Congress notes that free trade agreements rarely, if ever, benefit working people and are pushed by corporations who use them as a means to maximise profits and further their own interests.
The idea of transatlantic trade may well be supported by those that would profit from it, but for our health services based on values, principles and sustainability it could be a financial disaster, adding another nail in the NHS coffin. The TUC and a number of other organisations have been campaigning to exempt the NHS from the negotiations and Congress now calls on the General Council to keep the pressure on and raise the profile of the calamitous affects the TTIP could have on the NHS.
Congress remains unconvinced by official claims of job creation arising out of TTIP, and considers that the dangers to public services, workers’ rights and environmental standards outweigh any potential benefits. Congress remains unconvinced about the likelihood of a binding labour rights chapter based on ILO Core Conventions.
Congress has similar concerns over current negotiations for the proposed Trade in Services Agreement (TISA) and the Comprehensive Economic Trade Agreement (CETA).
Congress believes that on the current path we will be presented with a fait accompli in the form of an inadequate, unacceptable agreement that we have had no chance of influencing or amending and where time will make it difficult to mobilise opposition.
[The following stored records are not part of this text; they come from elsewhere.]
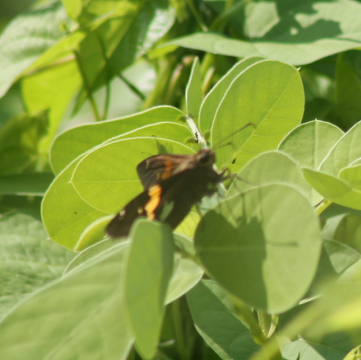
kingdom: Animalia
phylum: Arthropoda
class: Insecta
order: Lepidoptera
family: Hesperiidae
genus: Epargyreus
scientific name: Epargyreus clarus
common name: Silver-spotted Skipper
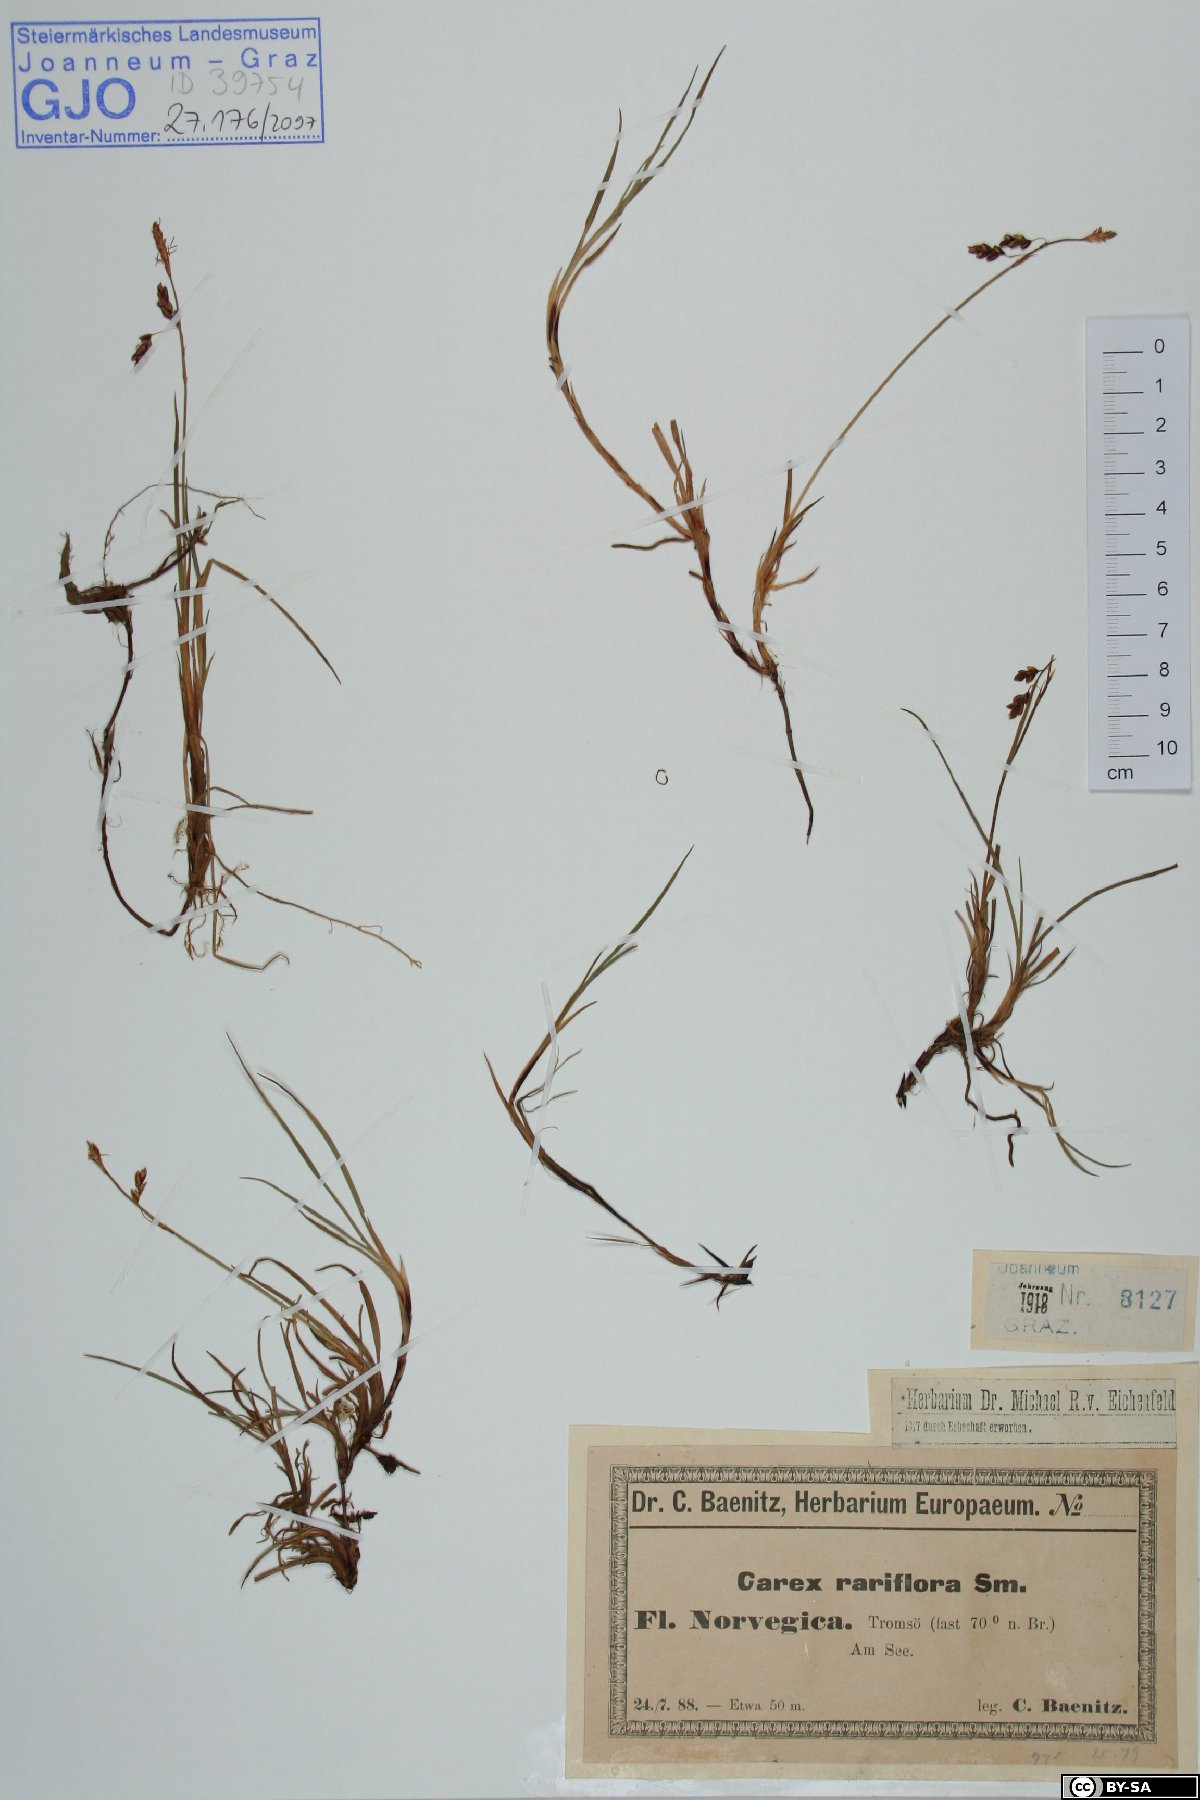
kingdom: Plantae
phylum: Tracheophyta
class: Liliopsida
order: Poales
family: Cyperaceae
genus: Carex
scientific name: Carex rariflora
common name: Loose-flowered alpine sedge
Congress resolves that the TUC should:
1) oppose Investor-State Dispute Settlement (ISDS) mechanisms and a ratchet clause;
2) call for the exclusion of all public services, including education and health, public procurement, public utilities and public transport (whether in public or private ownership) from the negotiations;
3) demand no levelling down in relation to consumer, worker or environmental protection;
4) insist on genuine consultation with civil society organisations, including trade unions;
5) work with like-minded organisations, including the ETUC, in opposing all detrimental aspects of TTIP and in campaigning for alternative EU trade and investment policies; and
6) welcome the decision of the EU Foreign Affairs Council on Trade to exclude the audio-visual sector from the initial TTIP agenda, and lobby the UK government to oppose its future inclusion, in order to preserve the European Cultural Exception and the unique national nature of arts and entertainment activity within Europe.
Congress therefore resolves that the trade union movement should now call for the TTIP negotiations to be halted and adopt a clear position of outright opposition to TTIP, and the other trade agreements currently being negotiated, whilst continuing to monitor progress and press for improvements to promote decent jobs and growth and safeguard labour, consumer, environmental and health and safety standards through lobbying, campaigning and negotiating, in alliance with the ETUC and AFLCIO.
Congress agrees that all pending and future trade agreements entered into by the EU should be subject to a vigorous and transparent regime of scrutiny and consultation, ensuring that they are of benefit and acceptable to the millions of people affected by their content, in all countries covered by the agreement.